The stage was tight, I mean tight, no room for mistakes in movements as evidenced once by a roadie trying to fix one of Chris's electronics.  But the band managed to put on a vibrant and visually manic performance, utilizing every inch, belting out every song. The stage was also very dim, with a off and on spot so that
sometimes the stage was really dark.  It was lit from the back, don't know why there wasn't as much action from the front but IAMX played in such a way that you didn't care until you got home to look at any video you shot.
Lots of people with cameras at first, which was irritating, but they went away after two or three songs.
 IAMX played songs from the new album The Unified Field on this the Animal Impulses tour, but also fed the crowd's sentimental craving for older songs, including Kiss and Swallow,  Tear Garden, Nightlife and a few more, I was too absorbed in the moment to keep track.  I wish I could recall which ones, because there were a couple of dance remixes which were brilliant.

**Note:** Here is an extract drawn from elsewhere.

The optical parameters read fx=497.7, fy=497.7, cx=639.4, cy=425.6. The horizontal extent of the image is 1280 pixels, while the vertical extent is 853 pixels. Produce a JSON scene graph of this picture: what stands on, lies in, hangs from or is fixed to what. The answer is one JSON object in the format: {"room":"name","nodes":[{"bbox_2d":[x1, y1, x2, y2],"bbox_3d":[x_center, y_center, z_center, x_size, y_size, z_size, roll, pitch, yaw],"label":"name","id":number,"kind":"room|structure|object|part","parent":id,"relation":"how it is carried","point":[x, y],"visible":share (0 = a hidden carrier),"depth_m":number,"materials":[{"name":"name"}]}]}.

Very different and more upbeat form the originals, one may have even been a ballad redesigned.  I have to say, Sorrow, was one of my faves from The Unified Field, with its sweet melancholia and vulnerability.  - as well as the title song. Tear Garden where Chris showed, a frail and intensely human side, even while his stage persona was present, his voice payed the price for earlier songs. The lyrics drifted out to us from a personal place, for a moment I felt like a voyeur, but couldn't look away or even feel guilty, because it was an invitation for us to examine our own frailty in this cosmic unpredictable comic of life. The rampant performer who later seemed too pent up for such a small stage revealed the Philosopher, one inclined to introspection and not afraid to show it.  I loved the paradox, which showed up in other songs too, which is one of the main reasons I was thrilled to be there.  His lyrics reveal so much about the human nature of a seeker who can't stop thinking, one ready to rip the veil off of every scam perpetrated by our societies, an indoctrination hard to escape unless one's ready to throw everything away. He's aware and he wants us to be aware too.

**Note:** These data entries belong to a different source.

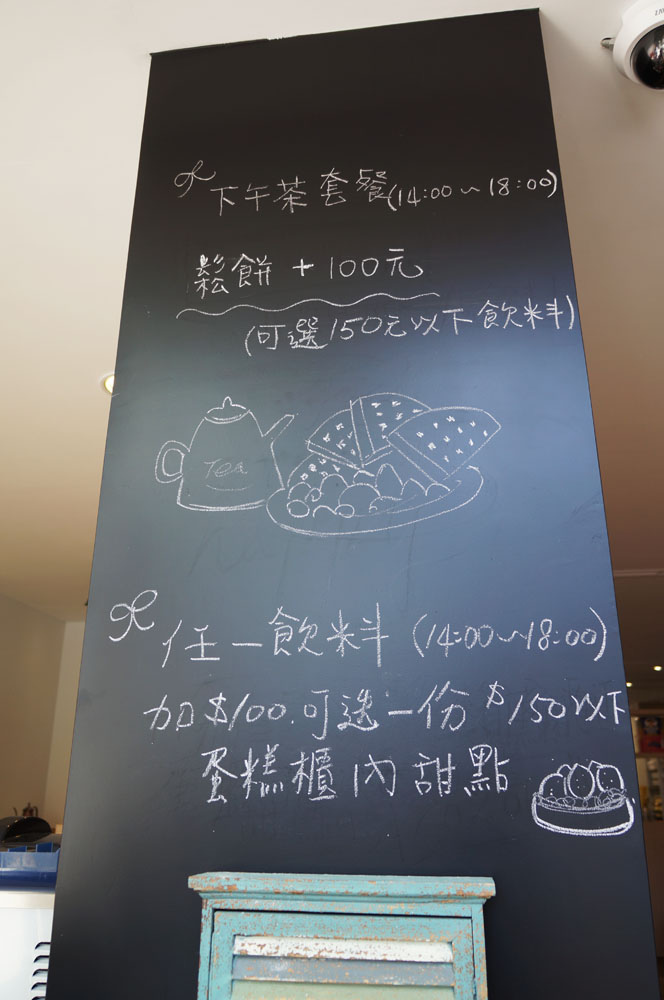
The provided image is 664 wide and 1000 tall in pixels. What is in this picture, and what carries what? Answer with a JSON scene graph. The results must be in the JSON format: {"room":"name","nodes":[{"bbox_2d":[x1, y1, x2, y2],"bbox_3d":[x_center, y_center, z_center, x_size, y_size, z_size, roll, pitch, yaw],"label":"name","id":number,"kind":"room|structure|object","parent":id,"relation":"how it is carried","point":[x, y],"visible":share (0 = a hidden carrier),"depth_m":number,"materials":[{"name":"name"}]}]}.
{"room":"restaurant","nodes":[
{"label":"restaurant","id":0,"kind":"room"},
{"bbox_2d":[0,814,54,845],"bbox_3d":[-1.374,1.441,3.170,0.342,0.180,0.320,-3,-20,8],"label":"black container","id":1,"kind":"object","parent":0,"point":[30,826],"visible":0.64,"depth_m":3.14,"materials":[{"name":"black plastic"}]},
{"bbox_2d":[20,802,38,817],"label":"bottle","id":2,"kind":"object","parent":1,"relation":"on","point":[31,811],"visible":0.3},
{"bbox_2d":[0,596,82,836],"bbox_3d":[-3.137,1.486,4.331,0.216,2.799,6.742,-3,-20,8],"label":"left wall","id":3,"kind":"structure","parent":0,"point":[4,605],"depth_m":6.67,"materials":[{"name":"beige paint"}]},
{"bbox_2d":[0,0,663,619],"bbox_3d":[0.108,-0.572,2.958,8.862,0.112,10.950,-3,-20,8],"label":"ceiling","id":4,"kind":"structure","parent":0,"point":[101,349],"depth_m":2.23,"materials":[{"name":"white paint"}]},
{"bbox_2d":[100,372,114,394],"bbox_3d":[-0.871,-0.479,3.134,0.208,0.016,0.210,-3,-20,8],"label":"ceiling light","id":5,"kind":"object","parent":4,"relation":"in","point":[107,386],"visible":0.17,"depth_m":3.12,"materials":[{"name":"white"}]},
{"bbox_2d":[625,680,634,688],"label":"ceiling light","id":6,"kind":"object","parent":4,"relation":"in","point":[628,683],"visible":0.6,"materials":[{"name":"white"}]},
{"bbox_2d":[604,0,663,91],"bbox_3d":[0.755,-0.965,1.626,0.274,0.130,0.261,-18,-27,41],"label":"security camera","id":7,"kind":"object","parent":4,"relation":"attached to","point":[632,42],"visible":1,"depth_m":1.60,"materials":[{"name":"white plastic"}]},
{"bbox_2d":[651,663,662,672],"bbox_3d":[3.158,1.632,7.238,0.154,0.054,0.169,-3,-20,8],"label":"ceiling light","id":8,"kind":"object","parent":4,"relation":"in","point":[657,668],"visible":0.96,"depth_m":7.22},
{"bbox_2d":[46,6,661,997],"bbox_3d":[0.020,0.247,1.274,0.872,2.741,0.109,-3,-20,8],"label":"chalkboard wall","id":9,"kind":"object","parent":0,"point":[208,398],"visible":0.89,"depth_m":1.30,"materials":[{"name":"black paint"}]},
{"bbox_2d":[186,870,495,999],"bbox_3d":[0.012,0.911,0.825,0.389,0.876,0.254,-3,-20,8],"label":"cabinet","id":10,"kind":"object","parent":9,"relation":"attached to","point":[457,907],"visible":1,"depth_m":0.92,"materials":[{"name":"teal wood"}]},
{"bbox_2d":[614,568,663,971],"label":"right wall","id":11,"kind":"structure","parent":0,"point":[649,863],"depth_m":5.52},
{"bbox_2d":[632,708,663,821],"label":"shelf","id":12,"kind":"object","parent":11,"relation":"in","point":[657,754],"visible":0.32,"depth_m":7.62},
{"bbox_2d":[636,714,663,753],"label":"red box","id":13,"kind":"object","parent":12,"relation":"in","point":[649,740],"visible":0.87,"depth_m":7.33,"materials":[{"name":"red"}]},
{"label":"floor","id":14,"kind":"structure","parent":0,"visible":0},
{"bbox_2d":[0,884,56,997],"bbox_3d":[-1.077,1.637,2.269,1.214,0.895,0.720,-3,-20,8],"label":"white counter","id":15,"kind":"object","parent":14,"relation":"on","point":[45,910],"visible":0.38,"depth_m":2.06,"materials":[{"name":"white metal"}]},
{"bbox_2d":[0,840,59,885],"bbox_3d":[-0.899,1.095,2.260,0.337,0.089,0.245,-3,-20,8],"label":"blue tray","id":16,"kind":"object","parent":15,"relation":"on","point":[51,862],"visible":0.7,"depth_m":2.16,"materials":[{"name":"blue plastic"}]}
]}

I Come With Knives was one of the stunners - Chris was in rare form, and the performance spellbinding. I was intrigued all night lone at how precise he could be in his movements on the drums, beating out the songs with the microphone faster and faster, yet still in such constant fluid motion, alarmingly erratic at times, frantically energized.
 It was like watching a Shaman, taken over by other elements, driven from within by an uncontrollable, but perfectly controlled essence.
To prove the point, Chris walked out onto the hands and shoulders of the audience and sang while holding onto the spotlight supports. Wow. And during the when, Chris came out wearing a black horse paper mache  horse mask, the Shaman was revealed. I view the horse as a symbol for spirit and have painted it in a number of my works - and a black horse, is the spirit of the subconscious breaking through and instructing us on our real path as opposed to the path enforced by societal standards.
 In voudou, when the voudou priests open themselves up to the gods, they become "ridden" by the gods.  They call it "riding the horse. So when Chris pushed the mask up and peered at us, his heavily mascara-emphasized eyes evident from beneath the horse face - it only enforced my conception of Chris as shaman - especially since he speaks for all of those believing in the call to wake up and realize that in the unified field we all have an equal chance to create our realty. What a perfect ending to a night filled with Tesla level electricity.
I took the show as a not-so-subliminal challenge to not only wake up, but to acknowledge. The night proved all the more  valuable because we went through the 2 1/2 hour dreadful drive and then the  2 1/2 hour standing initiation first, I imagine everyone in the room, from the band and road crew to the Loft staff, to the audience felt it - that effort to face the elements only to experience a confluence of elements of a different and alchemical nature.